Esse limite é considerado pelos cientistas como o teto para impedir as piores consequências do aquecimento global, como o desaparecimento de países insulares, sendo também o valor preferencial pactuado pela comunidade internacional no Acordo de Paris, de 2015.
O resultado escaldante registrado em 2024 significa então que o planeta já rompeu definitivamente a barreira de 1,5ºC e as metas do acordo? Segundo o observatório Copernicus, da União Europeia, ainda não.
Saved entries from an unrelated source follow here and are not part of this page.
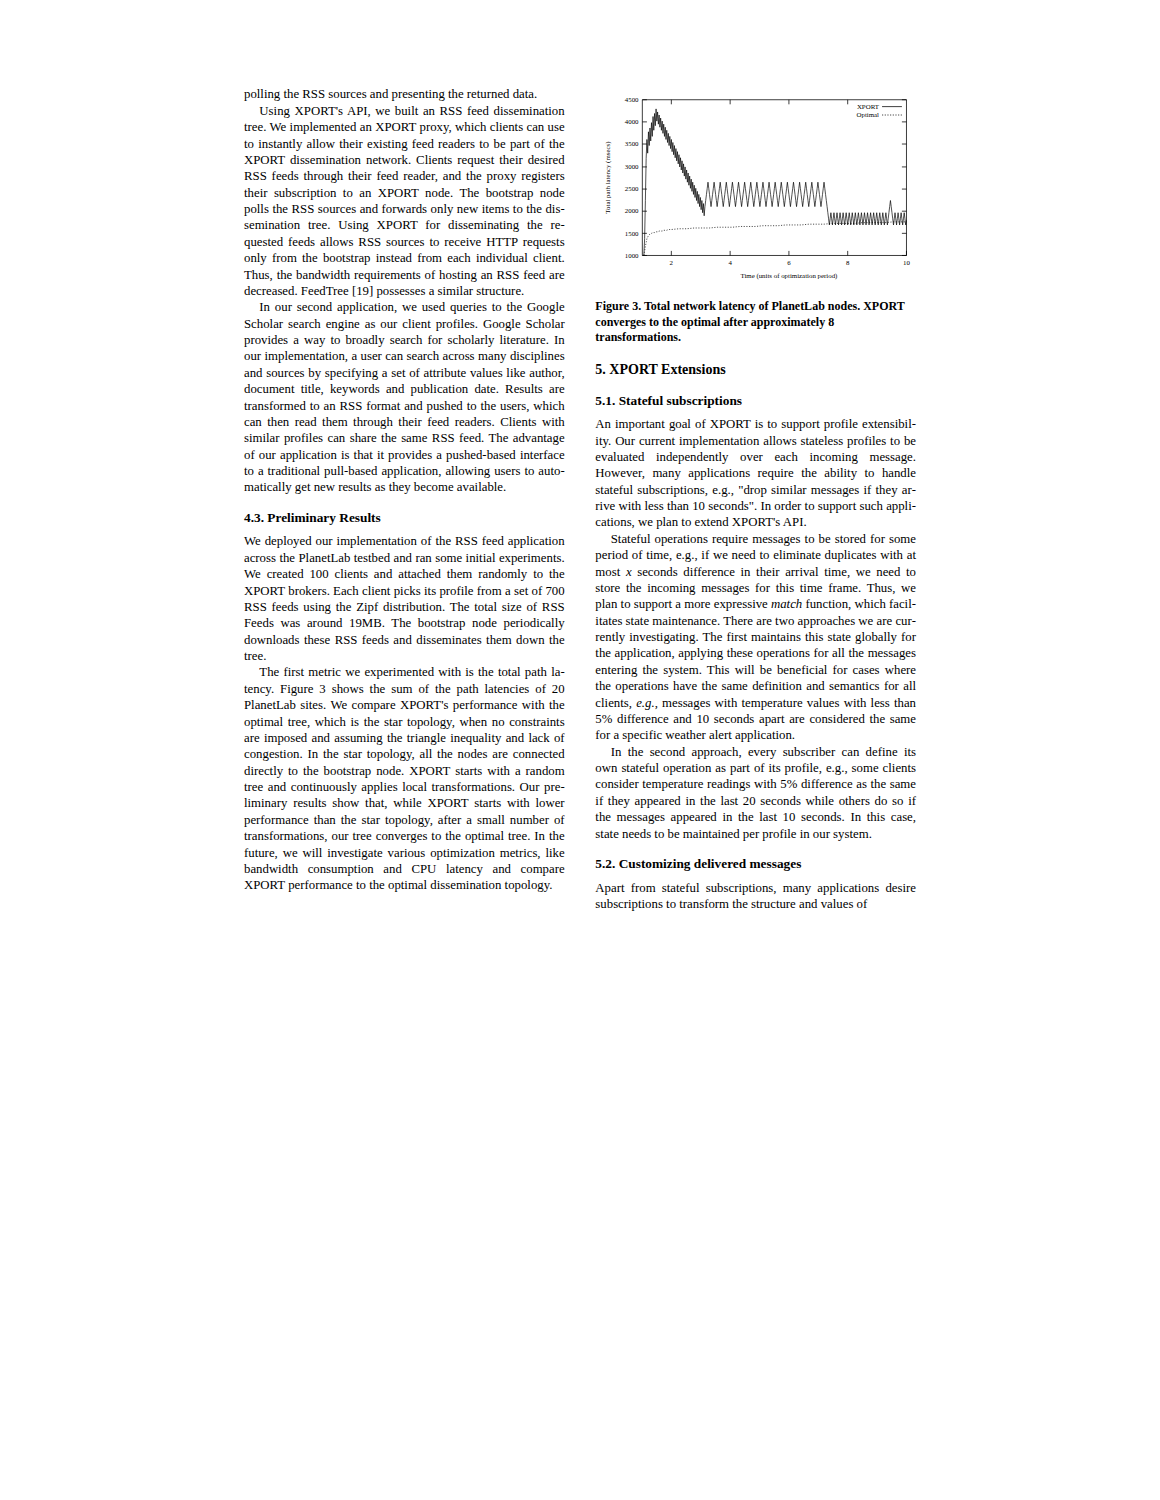polling the RSS sources and presenting the returned data.
Using XPORT's API, we built an RSS feed dissemination tree. We implemented an XPORT proxy, which clients can use to instantly allow their existing feed readers to be part of the XPORT dissemination network. Clients request their desired RSS feeds through their feed reader, and the proxy registers their subscription to an XPORT node. The bootstrap node polls the RSS sources and forwards only new items to the dissemination tree. Using XPORT for disseminating the requested feeds allows RSS sources to receive HTTP requests only from the bootstrap instead from each individual client. Thus, the bandwidth requirements of hosting an RSS feed are decreased. FeedTree [19] possesses a similar structure.
In our second application, we used queries to the Google Scholar search engine as our client profiles. Google Scholar provides a way to broadly search for scholarly literature. In our implementation, a user can search across many disciplines and sources by specifying a set of attribute values like author, document title, keywords and publication date. Results are transformed to an RSS format and pushed to the users, which can then read them through their feed readers. Clients with similar profiles can share the same RSS feed. The advantage of our application is that it provides a pushed-based interface to a traditional pull-based application, allowing users to automatically get new results as they become available.
4.3. Preliminary Results
We deployed our implementation of the RSS feed application across the PlanetLab testbed and ran some initial experiments. We created 100 clients and attached them randomly to the XPORT brokers. Each client picks its profile from a set of 700 RSS feeds using the Zipf distribution. The total size of RSS Feeds was around 19MB. The bootstrap node periodically downloads these RSS feeds and disseminates them down the tree.
The first metric we experimented with is the total path latency. Figure 3 shows the sum of the path latencies of 20 PlanetLab sites. We compare XPORT's performance with the optimal tree, which is the star topology, when no constraints are imposed and assuming the triangle inequality and lack of congestion. In the star topology, all the nodes are connected directly to the bootstrap node. XPORT starts with a random tree and continuously applies local transformations. Our preliminary results show that, while XPORT starts with lower performance than the star topology, after a small number of transformations, our tree converges to the optimal tree. In the future, we will investigate various optimization metrics, like bandwidth consumption and CPU latency and compare XPORT performance to the optimal dissemination topology.
1000 1500 2000 2500 3000 3500 4000 4500 2 4 6 8 10 Time (units of optimization period) Total path latency (msecs) XPORT Optimal
Figure 3. Total network latency of PlanetLab nodes. XPORT converges to the optimal after approximately 8 transformations.
5. XPORT Extensions
5.1. Stateful subscriptions
An important goal of XPORT is to support profile extensibility. Our current implementation allows stateless profiles to be evaluated independently over each incoming message. However, many applications require the ability to handle stateful subscriptions, e.g., "drop similar messages if they arrive with less than 10 seconds". In order to support such applications, we plan to extend XPORT's API.
Stateful operations require messages to be stored for some period of time, e.g., if we need to eliminate duplicates with at most x seconds difference in their arrival time, we need to store the incoming messages for this time frame. Thus, we plan to support a more expressive match function, which facilitates state maintenance. There are two approaches we are currently investigating. The first maintains this state globally for the application, applying these operations for all the messages entering the system. This will be beneficial for cases where the operations have the same definition and semantics for all clients, e.g., messages with temperature values with less than 5% difference and 10 seconds apart are considered the same for a specific weather alert application.
In the second approach, every subscriber can define its own stateful operation as part of its profile, e.g., some clients consider temperature readings with 5% difference as the same if they appeared in the last 20 seconds while others do so if the messages appeared in the last 10 seconds. In this case, state needs to be maintained per profile in our system.
5.2. Customizing delivered messages
Apart from stateful subscriptions, many applications desire subscriptions to transform the structure and values of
Para considerar que o limite foi definitivamente violado, seriam necessários vários anos com os termômetros acima desse patamar.
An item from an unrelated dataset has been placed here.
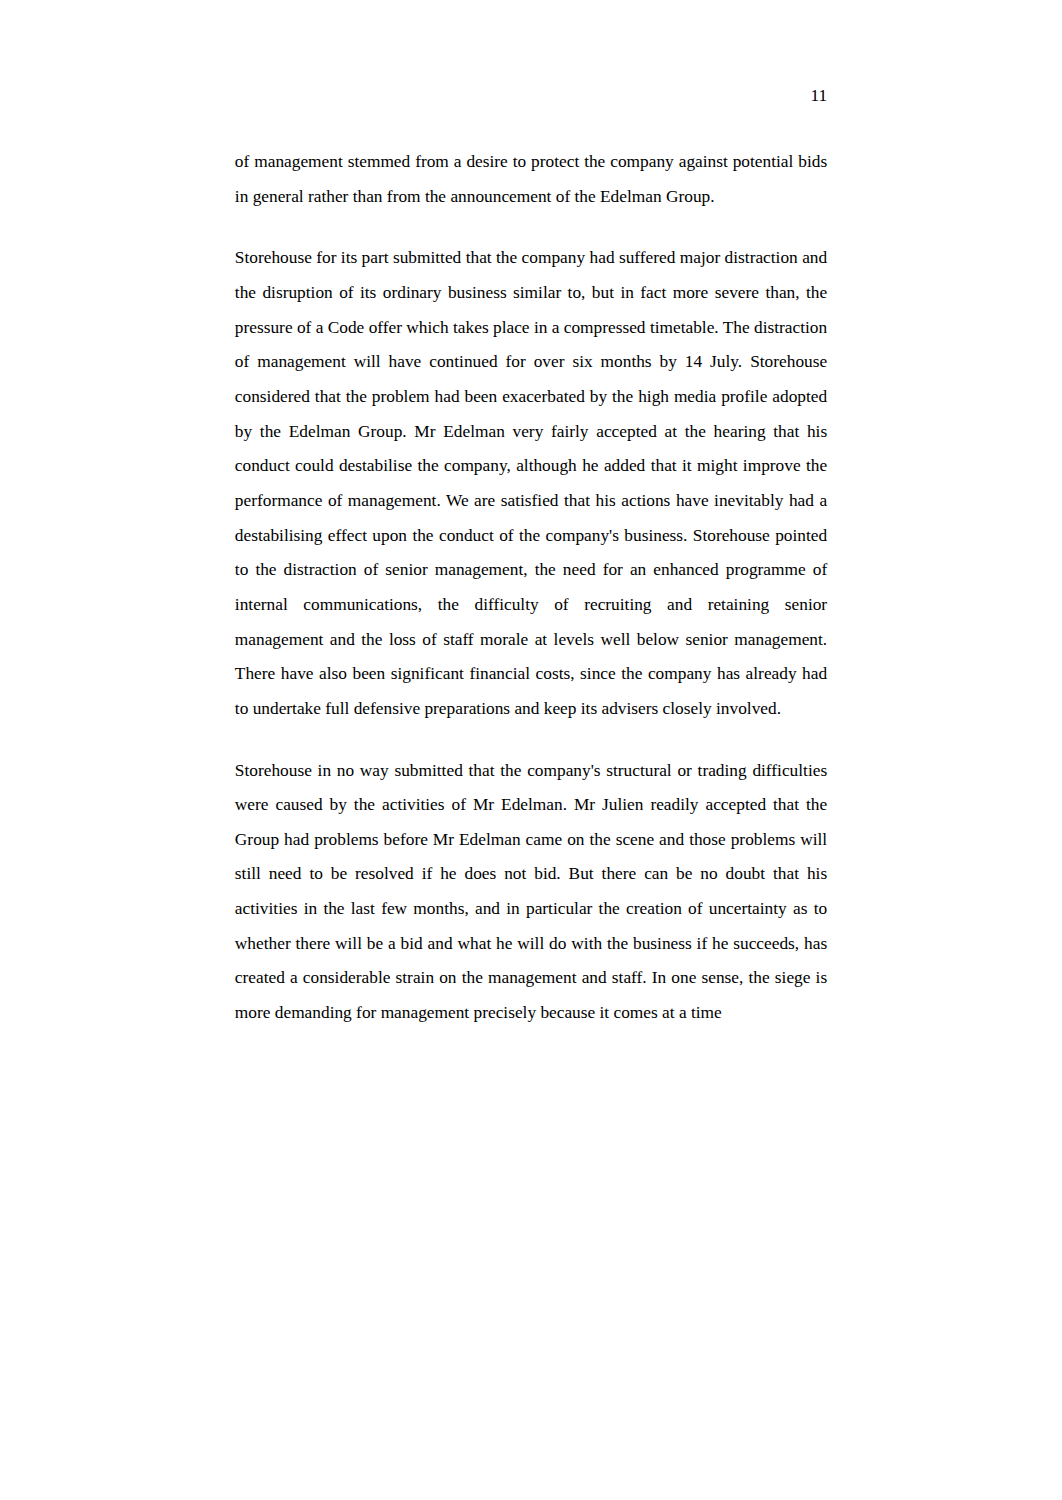11
of management stemmed from a desire to protect the company against potential bids in general rather than from the announcement of the Edelman Group.
Storehouse for its part submitted that the company had suffered major distraction and the disruption of its ordinary business similar to, but in fact more severe than, the pressure of a Code offer which takes place in a compressed timetable. The distraction of management will have continued for over six months by 14 July. Storehouse considered that the problem had been exacerbated by the high media profile adopted by the Edelman Group. Mr Edelman very fairly accepted at the hearing that his conduct could destabilise the company, although he added that it might improve the performance of management. We are satisfied that his actions have inevitably had a destabilising effect upon the conduct of the company's business. Storehouse pointed to the distraction of senior management, the need for an enhanced programme of internal communications, the difficulty of recruiting and retaining senior management and the loss of staff morale at levels well below senior management. There have also been significant financial costs, since the company has already had to undertake full defensive preparations and keep its advisers closely involved.
Storehouse in no way submitted that the company's structural or trading difficulties were caused by the activities of Mr Edelman. Mr Julien readily accepted that the Group had problems before Mr Edelman came on the scene and those problems will still need to be resolved if he does not bid. But there can be no doubt that his activities in the last few months, and in particular the creation of uncertainty as to whether there will be a bid and what he will do with the business if he succeeds, has created a considerable strain on the management and staff. In one sense, the siege is more demanding for management precisely because it comes at a time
Muitos cientistas, contudo, afirmam abertamente que já não se pode limitar o aquecimento do planeta a esses níveis.
"É mais do que óbvio que segurar o aquecimento em 1,5ºC já não é mais possível", afirma à Folhapress o físico Paulo Artaxo, professor da USP (Universidade de São Paulo) e membro do IPCC (painel de especialistas do clima da ONU). "Com muito esforço, particularmente dos países desenvolvidos e dos países produtores de petróleo, nós podemos limitar o aquecimento a uma média global de 2ºC, o que seria altamente desejável", avalia ele, chamando a atenção para a importância da próxima conferência do clima da ONU, a COP30, que acontecerá em Belém, no Brasil, em novembro de 2025. Para conseguirmos isso, diz, a COP30 tem de colocar a agenda de mitigação de emissões de gases de efeito estufa em primeiro lugar. "A diplomacia brasileira vai ter que trabalhar muito nessa direção", opina.
O último relatório do Pnuma (Programa das Nações Unidas para o Meio Ambiente) afirmou que ainda é tecnicamente possível cumprir a meta de 1,5ºC, embora isso esteja ficando cada vez mais difícil, exigindo um corte expressivo nas emissões nos próximos anos. Nas condições atuais, a Terra se encaminha para um aumento de até 3,1ºC.
Na avaliação da pesquisadora Thelma Krug, que foi vice-presidente do IPCC e por 13 anos participou da força-tarefa do órgão sobre gases-estufa, a comunidade internacional ainda pode se mobilizar para manter viva a ambição do Acordo de Paris. "É importante dizer que o fato de superarmos temporariamente o 1,5ºC não significa que já ultrapassamos a barreira do Acordo de Paris. Ainda há esperança de limitar o aumento da temperatura média global a 1,5ºC até o fim do século", diz. A cientista destaca que a humanidade ainda está longe de fazer a única coisa que pode garantir a interrupção da trajetória de aquecimento do planeta.